Professor Collier speaking on city buildinProfessor Collier speaking on city buildin_web.jpg

A professor of Economics and Public Policy at Oxford University in Great Britain has recommended to African Governments to extend city building in other parts of their respective countries rather than concentrating in one city mostly considered the capital of a country.

Professor Sir Paul Collier in an interview with the Daily Observer recently in Kigali following a panel discussion on African future cities, said concentrating on a single city where everyone flood to seek good life has many disadvantages on the livelihood of the people.

According to the professor, filthiness, disease, limited access to accommodation, slum communities, amongst others are some of the poor living condition that result when there is only one city in a country.

He said most countries are influenced by donor organizations and non-governmental organizations not to build more cities but to allow people live in slums because these organizations want dwellers to feel the constraint and move to remote areas.

Making specific reference to Monrovia, whch he once visited, Professor Collier admitted, “Some donor and non-governmental organizations use their influence on governments not to extend city building because they want the people to go back to the hinterland in remote areas to live. President Ellen Johnson Sirleaf being a sensitive leader told them she would not accept it, but rather they should help Monrovia be a better place that everyone can enjoy living there.”

The Oxford University Professor noted that driving people out of a city by means of creating poor living condition was not a solution, but spreading cities that basic social services will be provided with affordable housing facilities.

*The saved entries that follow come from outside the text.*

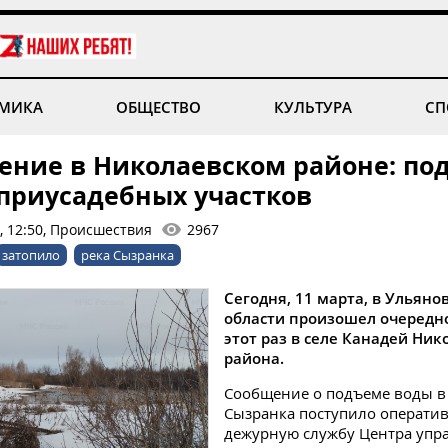
МИКА
ОБЩЕСТВО
КУЛЬТУРА
СП
ение в Николаевском районе: по
 приусадебных участков
, 12:50, Происшествия
2967
затопило
река Сызранка
Сегодня, 11 марта, в Ульяно
области произошел очередно
этот раз в селе Канадей Ник
района.
Сообщение о подъеме воды в
Сызранка поступило операти
дежурную службу Центра упр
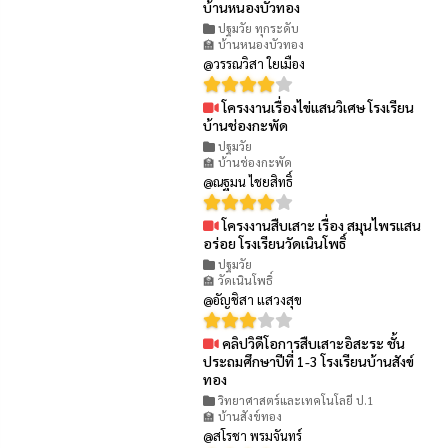
บ้านหนองบัวทอง
ปฐมวัย ทุกระดับ
🏫 บ้านหนองบัวทอง
@วรรณวิสา ใยเมือง
โครงงานเรื่องไข่แสนวิเศษ โรงเรียน
👁 98
บ้านช่องกะพัด
ปฐมวัย
🏫 บ้านช่องกะพัด
@ณฐมน ไชยสิทธิ์
โครงงานสืบเสาะ เรื่อง สมุนไพรแสน
👁 67
อร่อย โรงเรียนวัดเนินโพธิ์
ปฐมวัย
🏫 วัดเนินโพธิ์
@อัญชิสา แสวงสุข
คลิปวิดีโอการสืบเสาะอิสะระ ชั้น
👁 94
ประถมศึกษาปีที่ 1-3 โรงเรียนบ้านสังข์
ทอง
วิทยาศาสตร์และเทคโนโลยี ป.1
🏫 บ้านสังข์ทอง
@สโรชา พรมจันทร์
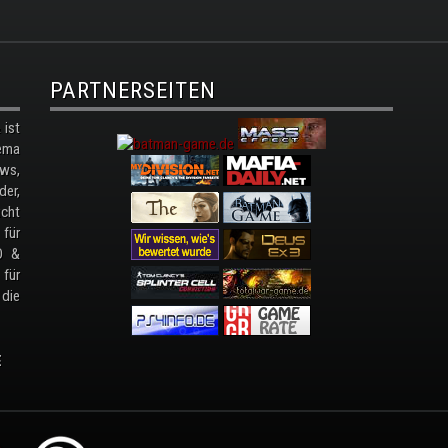
PARTNERSEITEN
ist
ema
ws,
der,
cht
 für
D &
 für
 die
E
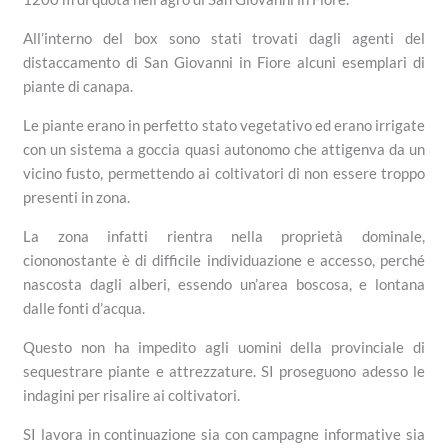
All’interno del box sono stati trovati dagli agenti del
distaccamento di San Giovanni in Fiore alcuni esemplari di
piante di canapa.
Le piante erano in perfetto stato vegetativo ed erano irrigate
con un sistema a goccia quasi autonomo che attigenva da un
vicino fusto, permettendo ai coltivatori di non essere troppo
presenti in zona.
La zona infatti rientra nella proprietà dominale,
ciononostante è di difficile individuazione e accesso, perché
nascosta dagli alberi, essendo un’area boscosa, e lontana
dalle fonti d’acqua.
Questo non ha impedito agli uomini della provinciale di
sequestrare piante e attrezzature. SI proseguono adesso le
indagini per risalire ai coltivatori.
SI lavora in continuazione sia con campagne informative sia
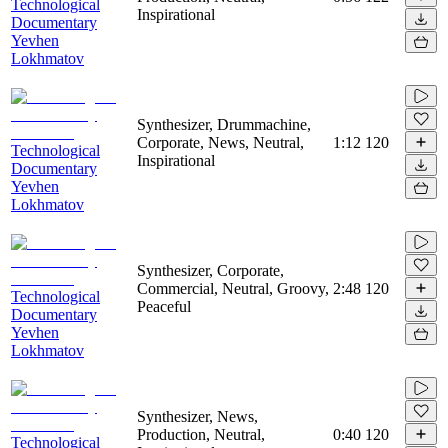
Technological
Inspirational
Documentary
Yevhen
Lokhmatov
Synthesizer, Drummachine,
Corporate, News, Neutral,
1:12
120
Technological
Inspirational
Documentary
Yevhen
Lokhmatov
Synthesizer, Corporate,
Commercial, Neutral, Groovy,
2:48
120
Technological
Peaceful
Documentary
Yevhen
Lokhmatov
Synthesizer, News,
Production, Neutral,
0:40
120
Technological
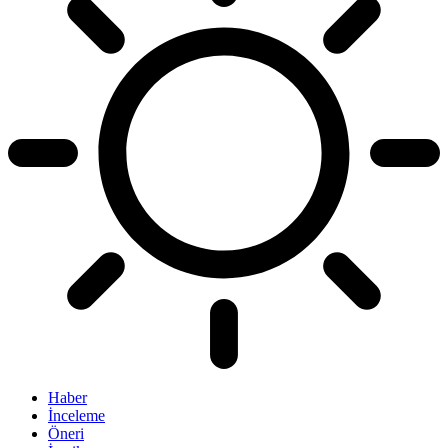
Haber
İnceleme
Öneri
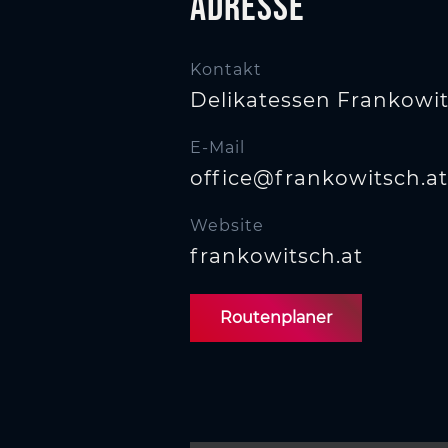
Adresse
s
w
a
Kontakt
h
Delikatessen Frankowi
l
E-Mail
office@frankowitsch.at
Website
frankowitsch.at
Routenplaner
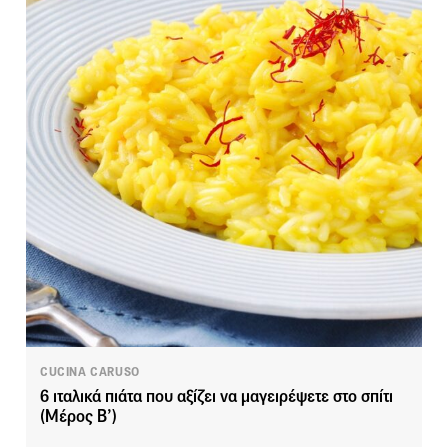
CUCINA CARUSO
6 ιταλικά πιάτα που αξίζει να μαγειρέψετε στο σπίτι
(Μέρος Β’)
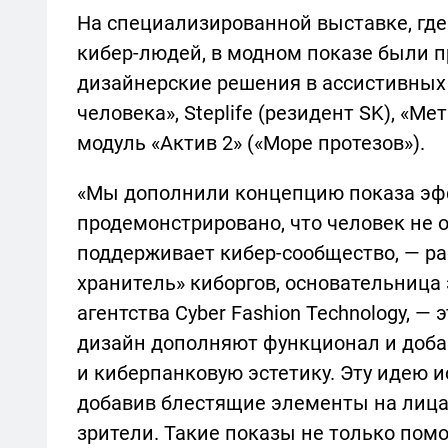
На специализированной выставке, гд
кибер-людей, в модном показе были
дизайнерские решения в ассистивных 
человека», Steplife (резидент SK), «М
модуль «Актив 2» («Море протезов»).
«Мы дополнили концепцию показа э
продемонстрировано, что человек не о
поддерживает кибер-сообщество, — ра
хранитель» киборгов, основательница
агентства Cyber Fashion Technology, — 
дизайн дополняют функционал и добав
и киберпанковую эстетику. Эту идею 
добавив блестящие элементы на лица 
зрители. Такие показы не только пом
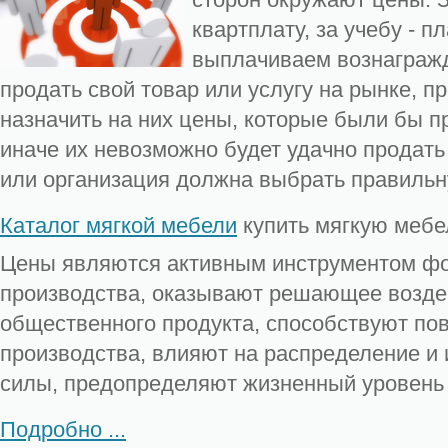
квартплату, за учебу - п
выплачиваем вознагражд
продать свой товар или услугу на рынке, 
назначить на них цены, которые были бы 
иначе их невозможно будет удачно продат
или организация должна выбрать правильн
Каталог мягкой мебели
купить мягкую мебе
Цены являются активным инструментом ф
производства, оказывают решающее возде
общественного продукта, способствуют п
производства, влияют на распределение и
силы, предопределяют жизненный уровень
Подробно ...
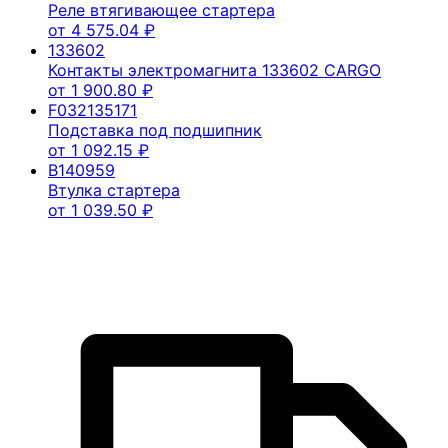
Реле втягивающее стартера
от
4 575.04
₽
133602
Контакты электромагнита 133602 CARGO
от
1 900.80
₽
F032135171
Подставка под подшипник
от
1 092.15
₽
B140959
Втулка стартера
от
1 039.50
₽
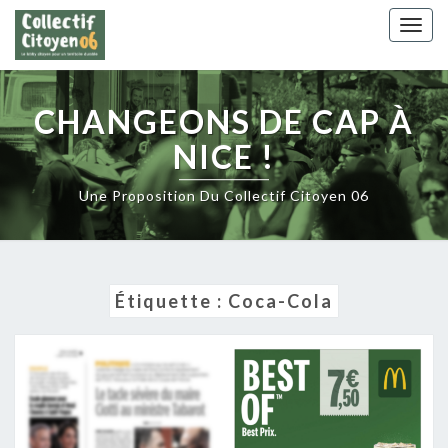
Skip
Togg
to
navig
content
CHANGEONS DE CAP À
NICE !
Une Proposition Du Collectif Citoyen 06
Étiquette :
Coca-Cola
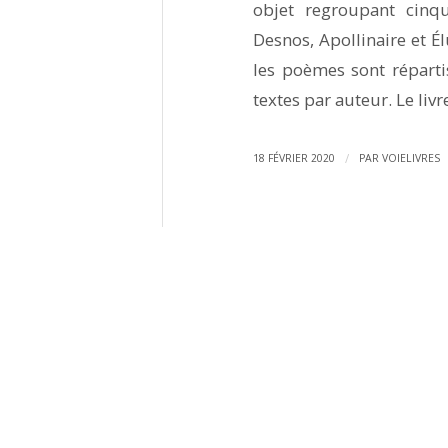
objet regroupant cinq
Desnos, Apollinaire et Él
les poèmes sont répartis
textes par auteur. Le livr
/
18 FÉVRIER 2020
PAR
VOIELIVRES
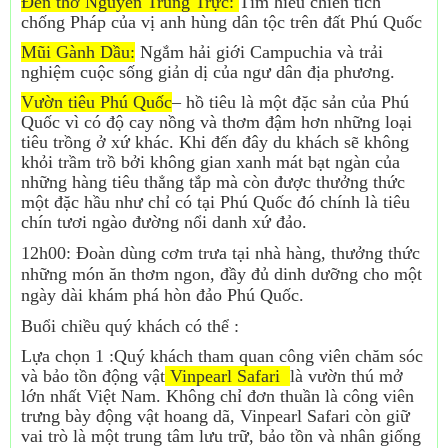
Đền thờ Nguyễn Trung Trực:
Tìm hiểu chiến tích
chống Pháp của vị anh hùng dân tộc trên đất Phú Quốc
Mũi Gành Dầu:
Ngắm hải giới Campuchia và trải
nghiệm cuộc sống giản dị của ngư dân địa phương.
Vườn tiêu Phú Quốc
– hồ tiêu là một đặc sản của Phú
Quốc vì có độ cay nồng và thơm đậm hơn những loại
tiêu trồng ở xứ khác. Khi đến đây du khách sẽ không
khỏi trầm trồ bởi không gian xanh mát bạt ngàn của
những hàng tiêu thẳng tắp mà còn được thưởng thức
một đặc hầu như chỉ có tại Phú Quốc đó chính là tiêu
chín tươi ngào đường nổi danh xứ đảo.
12h00: Đoàn dùng cơm trưa tại nhà hàng, thưởng thức
những món ăn thơm ngon, đầy đủ dinh dưỡng cho một
ngày dài khám phá hòn đảo Phú Quốc.
Buổi chiều quý khách có thể :
Lựa chọn 1 :Quý khách tham quan công viên chăm sóc
và bảo tồn động vật
Vinpearl Safari
là vườn thú mở
lớn nhất Việt Nam. Không chỉ đơn thuần là công viên
trưng bày động vật hoang dã, Vinpearl Safari còn giữ
vai trò là một trung tâm lưu trữ, bảo tồn và nhân giống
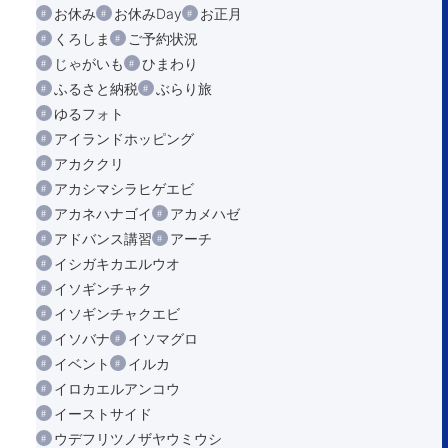
お休み
お休みDay
お正月
くろしま
ご予約状況
じゃがいも
ひまわり
ふるさと納税
ぶらり旅
ゆるフォト
アイランドホッピング
アカククリ
アカシマシラヒゲエビ
アカネハナゴイ
アカメハゼ
アドバンス講習
アーチ
イシガキカエルウオ
イソギンチャク
イソギンチャクエビ
イソバナ
イソマグロ
イベント
イルカ
イロカエルアンコウ
イーストサイド
ウデフリツノザヤウミウシ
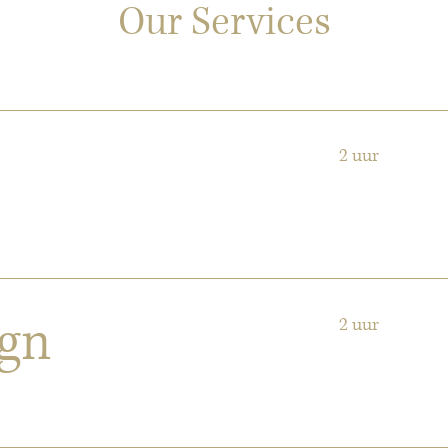
Our Services
2 uur
gn
2 uur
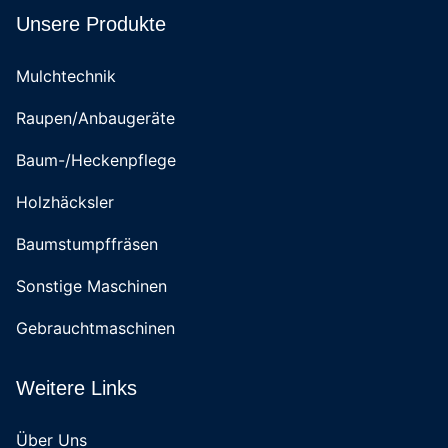
Unsere Produkte
Mulchtechnik
Raupen/Anbaugeräte
Baum-/Heckenpflege
Holzhäcksler
Baumstumpffräsen
Sonstige Maschinen
Gebrauchtmaschinen
Weitere Links
Über Uns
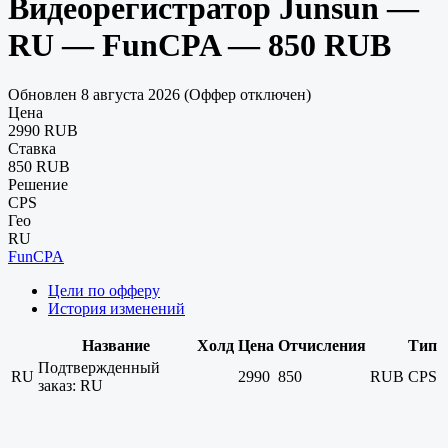
Видеорегистратор Junsun —
RU — FunCPA — 850 RUB
Обновлен 8 августа 2026 (Оффер отключен)
Цена
2990 RUB
Ставка
850 RUB
Решение
CPS
Гео
RU
FunCPA
Цели по офферу
История изменений
Название
Холд
Цена
Отчисления
Тип
Подтвержденный
RU
2990
850
RUB
CPS
заказ: RU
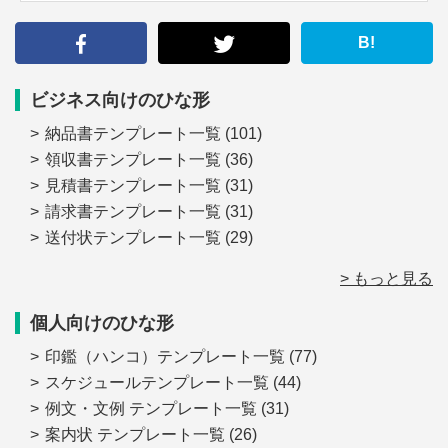
す
る
B!
ビジネス向けのひな形
納品書テンプレート一覧
(101)
領収書テンプレート一覧
(36)
見積書テンプレート一覧
(31)
請求書テンプレート一覧
(31)
送付状テンプレート一覧
(29)
> もっと見る
個人向けのひな形
印鑑（ハンコ）テンプレート一覧
(77)
スケジュールテンプレート一覧
(44)
例文・文例 テンプレート一覧
(31)
案内状 テンプレート一覧
(26)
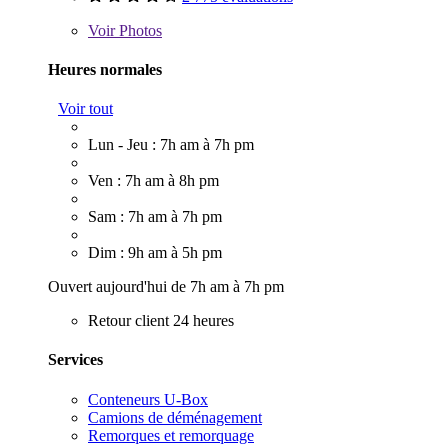
Voir
Photos
Heures normales
Voir tout
Lun - Jeu : 7h am à 7h pm
Ven : 7h am à 8h pm
Sam : 7h am à 7h pm
Dim : 9h am à 5h pm
Ouvert aujourd'hui de 7h am à 7h pm
Retour client 24 heures
Services
Conteneurs U-Box
Camions de déménagement
Remorques et remorquage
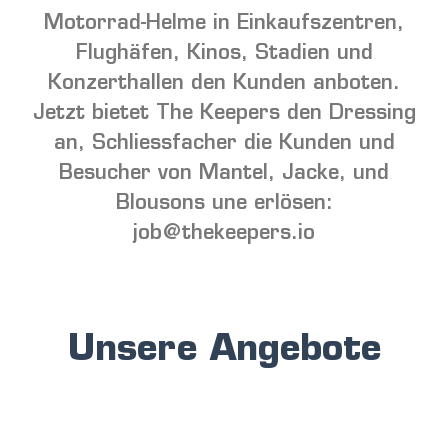
Motorrad-Helme in Einkaufszentren,
Flughäfen, Kinos, Stadien und
Konzerthallen den Kunden anboten.
Jetzt bietet The Keepers den Dressing
an, Schliessfacher die Kunden und
Besucher von Mantel, Jacke, und
Blousons une erlösen:
job@thekeepers.io
Unsere Angebote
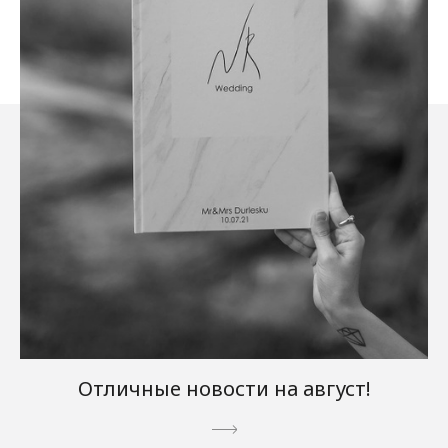
Отличные новости на август!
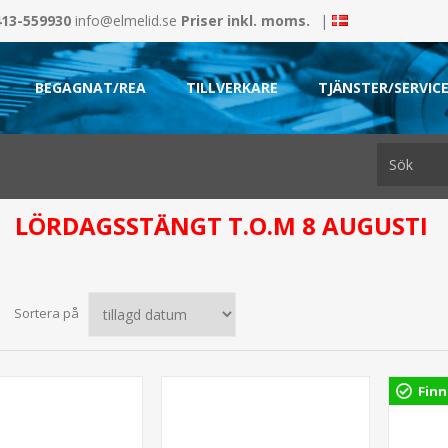
413-559930
info@elmelid.se
Priser inkl. moms.
|
BEGAGNAT/REA
TILLVERKARE
TJÄNSTER/SERVIC
LÖRDAGSSTÄNGT T.O.M 8 AUGUSTI
Sortera på
Finn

He stressed that to avoid people living in slums where criminal activities couple with filthiness and disease are carried out, African governments should set strict policies that govern cities and erect housing units of affordable costs so people can live there.

He noted that building clustered skyscrapers to accommodate many people should not be a style of building a city but houses should spread to have spaces that people can move and children can play.

“City style in the 19th Century is different from city of today.  It must not be congested with tall buildings that people will not have the space to walk or for children to play.  Cities should have playground for children and wider spaces that people can meet and discuss issues affecting their communities,” he said.

Most African cities have challenges arising from limited accommodations and poor living conditions in slum communities.

Monrovia as a case in point has many slum communities including West Point, Clara Town, 20th and 24th Streets in Sinkor and New Kru Town.

It is also observed that most communities in Monrovia do not have safe drinking water and electricity, and many homes lack toilet facility.

This results into defecating in black plastic bags and throwing over the roof of another house thus exposing community members to health hazard.